- [EXERCISE REQUIREMENTS]: Search the records for "fill". Report every line where it occurs.

── PROVIDED RECORDS ──

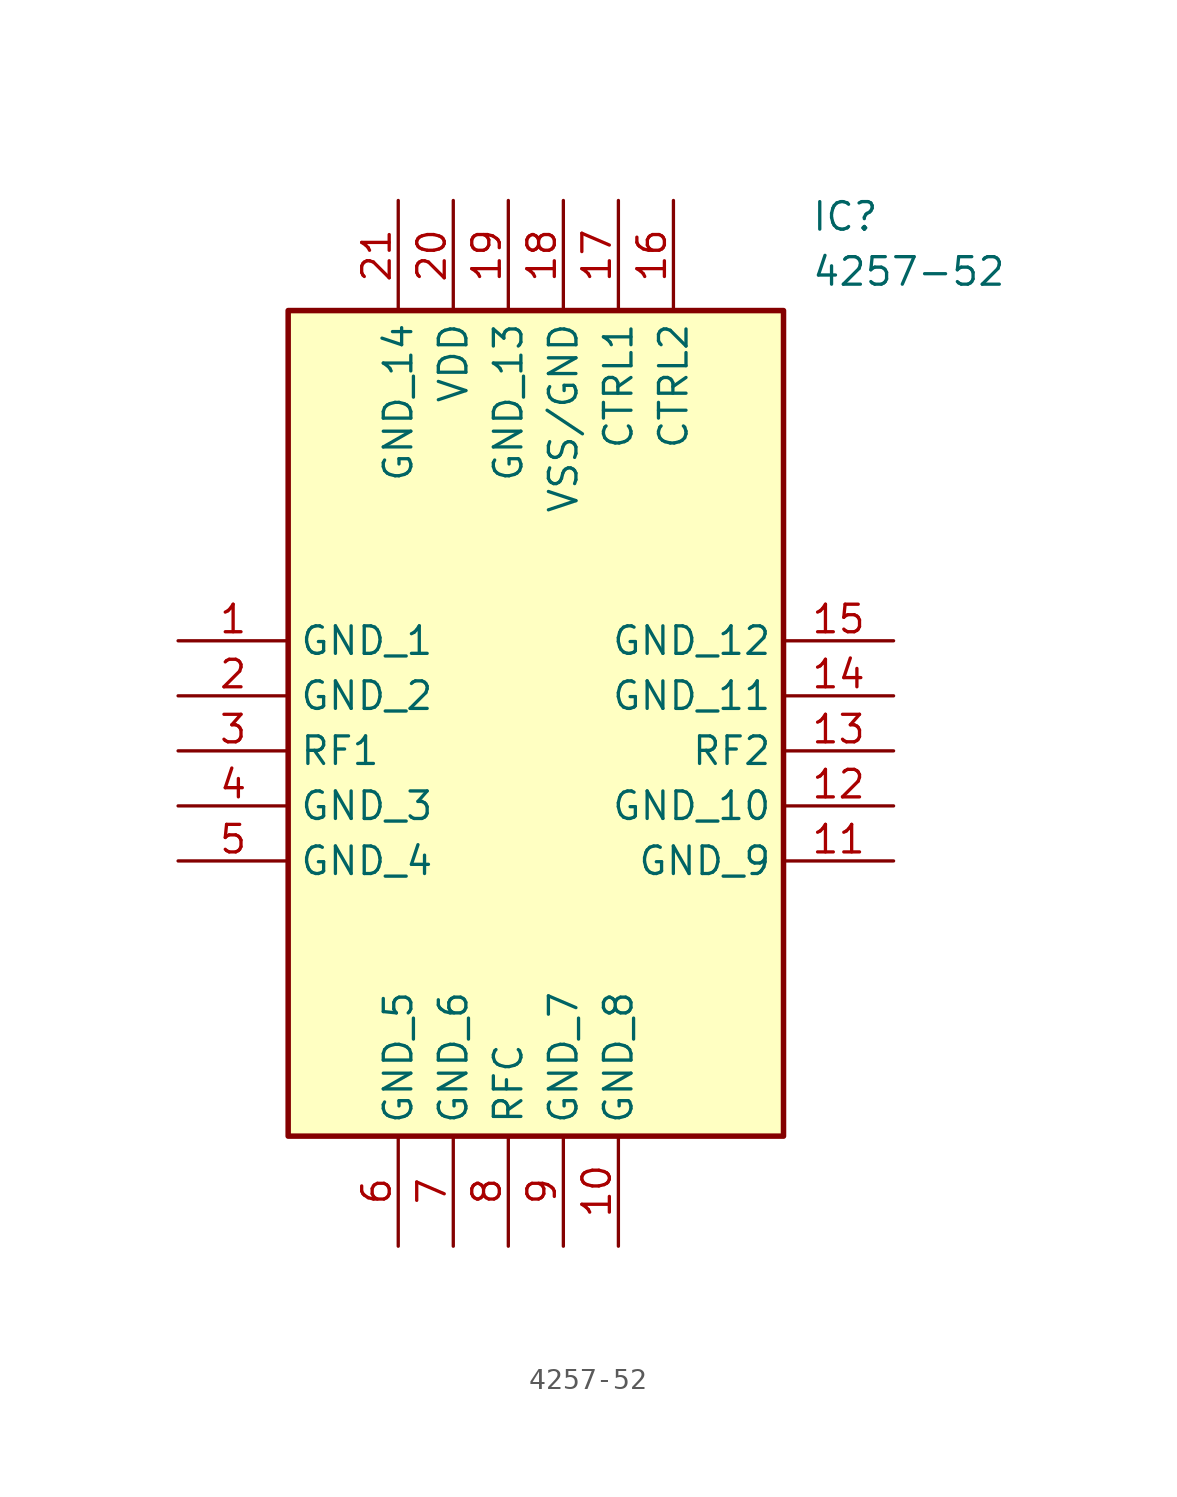
<source format=kicad_sym>
(kicad_symbol_lib
  (version 20211014)
  (generator SamacSys_ECAD_Model)
  (symbol "4257-52"
    (property "Reference" "IC"
      (at 29.21 20.32 0)
      (effects (font (size 1.27 1.27)) (justify left top)))
    (property "Value" "4257-52"
      (at 29.21 17.78 0)
      (effects (font (size 1.27 1.27)) (justify left top)))
    (rectangle
      (start 5.08 15.24)
      (end 27.94 -22.86)
      (stroke (width 0.254) (type default))
      (fill (type background)))
    (pin passive line
      (at 0 0 0)
      (length 5.08)
      (name "GND_1" (effects (font (size 1.27 1.27))))
      (number "1" (effects (font (size 1.27 1.27)))))
    (pin passive line
      (at 0 -2.54 0)
      (length 5.08)
      (name "GND_2" (effects (font (size 1.27 1.27))))
      (number "2" (effects (font (size 1.27 1.27)))))
    (pin passive line
      (at 0 -5.08 0)
      (length 5.08)
      (name "RF1" (effects (font (size 1.27 1.27))))
      (number "3" (effects (font (size 1.27 1.27)))))
    (pin passive line
      (at 0 -7.62 0)
      (length 5.08)
      (name "GND_3" (effects (font (size 1.27 1.27))))
      (number "4" (effects (font (size 1.27 1.27)))))
    (pin passive line
      (at 0 -10.16 0)
      (length 5.08)
      (name "GND_4" (effects (font (size 1.27 1.27))))
      (number "5" (effects (font (size 1.27 1.27)))))
    (pin passive line
      (at 10.16 -27.94 90)
      (length 5.08)
      (name "GND_5" (effects (font (size 1.27 1.27))))
      (number "6" (effects (font (size 1.27 1.27)))))
    (pin passive line
      (at 12.7 -27.94 90)
      (length 5.08)
      (name "GND_6" (effects (font (size 1.27 1.27))))
      (number "7" (effects (font (size 1.27 1.27)))))
    (pin passive line
      (at 15.24 -27.94 90)
      (length 5.08)
      (name "RFC" (effects (font (size 1.27 1.27))))
      (number "8" (effects (font (size 1.27 1.27)))))
    (pin passive line
      (at 17.78 -27.94 90)
      (length 5.08)
      (name "GND_7" (effects (font (size 1.27 1.27))))
      (number "9" (effects (font (size 1.27 1.27)))))
    (pin passive line
      (at 20.32 -27.94 90)
      (length 5.08)
      (name "GND_8" (effects (font (size 1.27 1.27))))
      (number "10" (effects (font (size 1.27 1.27)))))
    (pin passive line
      (at 33.02 0 180)
      (length 5.08)
      (name "GND_12" (effects (font (size 1.27 1.27))))
      (number "15" (effects (font (size 1.27 1.27)))))
    (pin passive line
      (at 33.02 -2.54 180)
      (length 5.08)
      (name "GND_11" (effects (font (size 1.27 1.27))))
      (number "14" (effects (font (size 1.27 1.27)))))
    (pin passive line
      (at 33.02 -5.08 180)
      (length 5.08)
      (name "RF2" (effects (font (size 1.27 1.27))))
      (number "13" (effects (font (size 1.27 1.27)))))
    (pin passive line
      (at 33.02 -7.62 180)
      (length 5.08)
      (name "GND_10" (effects (font (size 1.27 1.27))))
      (number "12" (effects (font (size 1.27 1.27)))))
    (pin passive line
      (at 33.02 -10.16 180)
      (length 5.08)
      (name "GND_9" (effects (font (size 1.27 1.27))))
      (number "11" (effects (font (size 1.27 1.27)))))
    (pin passive line
      (at 10.16 20.32 270)
      (length 5.08)
      (name "GND_14" (effects (font (size 1.27 1.27))))
      (number "21" (effects (font (size 1.27 1.27)))))
    (pin passive line
      (at 12.7 20.32 270)
      (length 5.08)
      (name "VDD" (effects (font (size 1.27 1.27))))
      (number "20" (effects (font (size 1.27 1.27)))))
    (pin passive line
      (at 15.24 20.32 270)
      (length 5.08)
      (name "GND_13" (effects (font (size 1.27 1.27))))
      (number "19" (effects (font (size 1.27 1.27)))))
    (pin passive line
      (at 17.78 20.32 270)
      (length 5.08)
      (name "VSS/GND" (effects (font (size 1.27 1.27))))
      (number "18" (effects (font (size 1.27 1.27)))))
    (pin passive line
      (at 20.32 20.32 270)
      (length 5.08)
      (name "CTRL1" (effects (font (size 1.27 1.27))))
      (number "17" (effects (font (size 1.27 1.27)))))
    (pin passive line
      (at 22.86 20.32 270)
      (length 5.08)
      (name "CTRL2" (effects (font (size 1.27 1.27))))
      (number "16" (effects (font (size 1.27 1.27)))))))
</source>
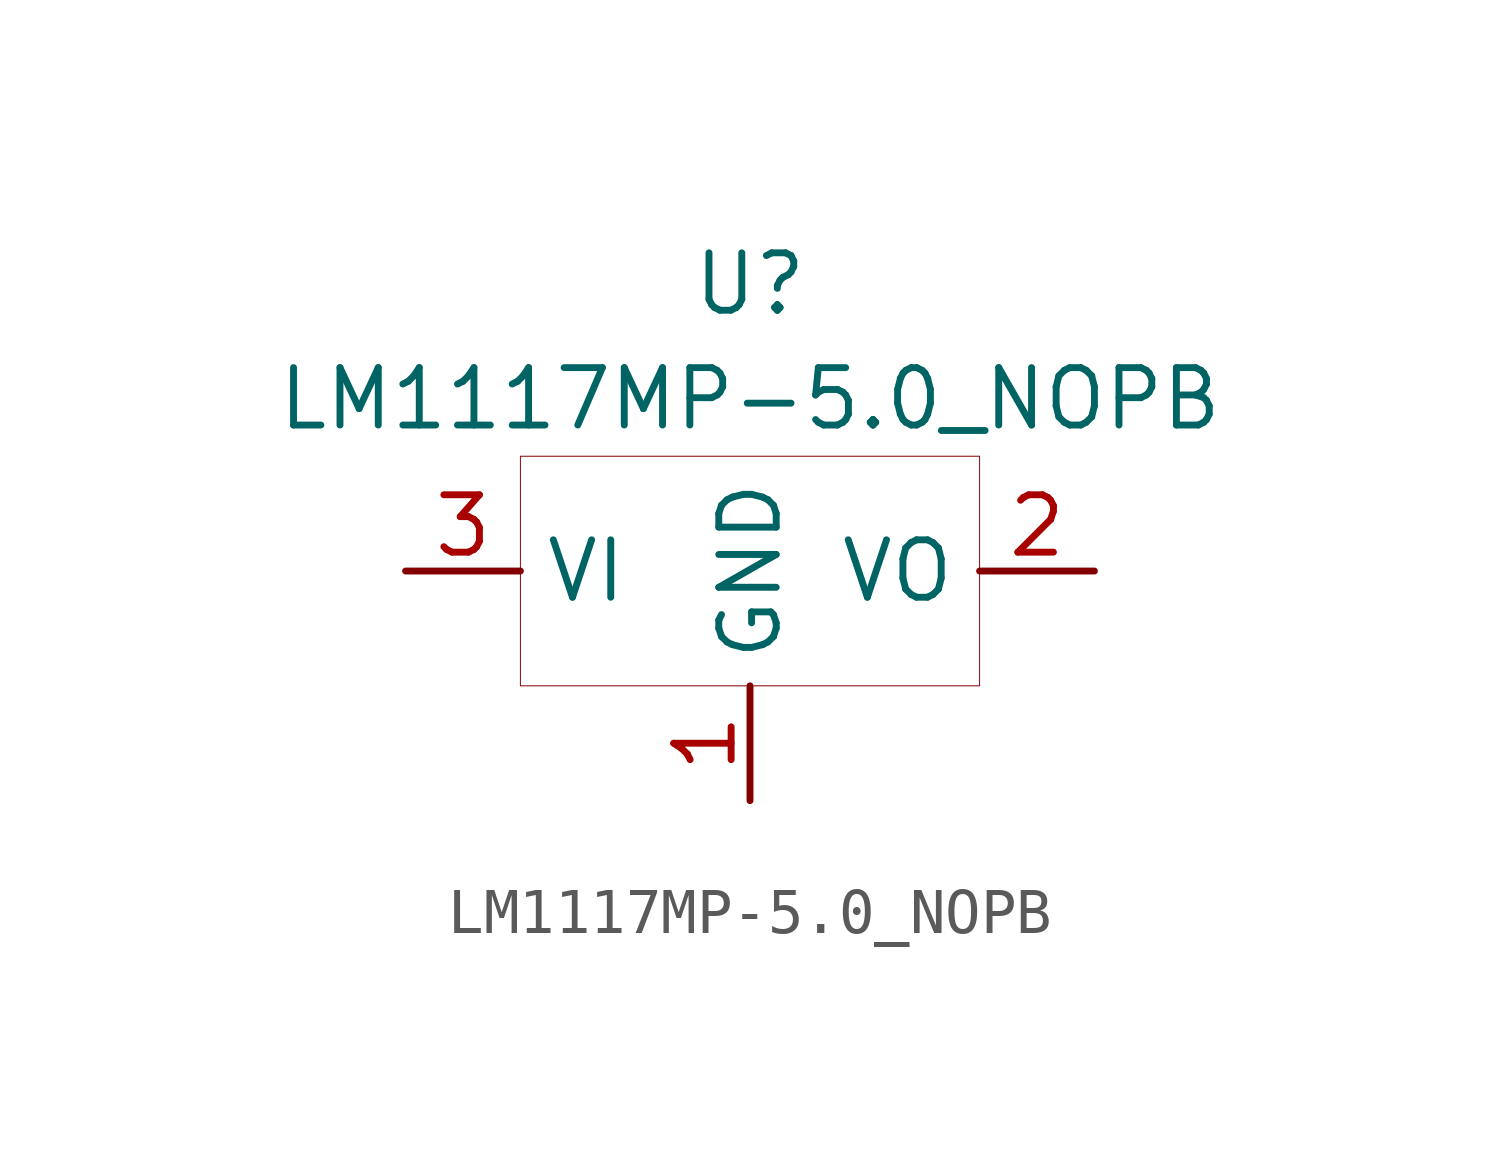
<source format=kicad_sym>
(kicad_symbol_lib
  (version 20201005)
  (generator kicad_symbol_editor)
  (symbol "sc_custom:LM1117MP-5.0_NOPB"
    (property "Reference" "U"
      (at 0 6.35 0)
      (effects (font (size 1.27 1.27))))
    (property "Value" "LM1117MP-5.0_NOPB"
      (at 0 3.81 0)
      (effects (font (size 1.27 1.27))))
    (symbol "LM1117MP-5.0_NOPB_0_1"
      (rectangle (start -5.08 2.54) (end 5.08 -2.54) (stroke (width 0.001)) (fill (type none))))
    (symbol "LM1117MP-5.0_NOPB_1_1"
      (pin power_in line (at -7.62 0 0) (length 2.54) (name "VI" (effects (font (size 1.27 1.27)))) (number "3" (effects (font (size 1.27 1.27)))))
      (pin power_out line (at 7.62 0 180) (length 2.54) (name "VO" (effects (font (size 1.27 1.27)))) (number "2" (effects (font (size 1.27 1.27)))))
      (pin power_out line (at 7.62 0 180) (length 2.54) hide (name "VO" (effects (font (size 1.27 1.27)))) (number "4" (effects (font (size 1.27 1.27)))))
      (pin power_out line (at 0 -5.08 90) (length 2.54) (name "GND" (effects (font (size 1.27 1.27)))) (number "1" (effects (font (size 1.27 1.27))))))))
</source>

───

- [EXPECTED ANSWER]:
      (fill (type background)))
      (rectangle (start -5.08 2.54) (end 5.08 -2.54) (stroke (width 0.001)) (fill (type none))))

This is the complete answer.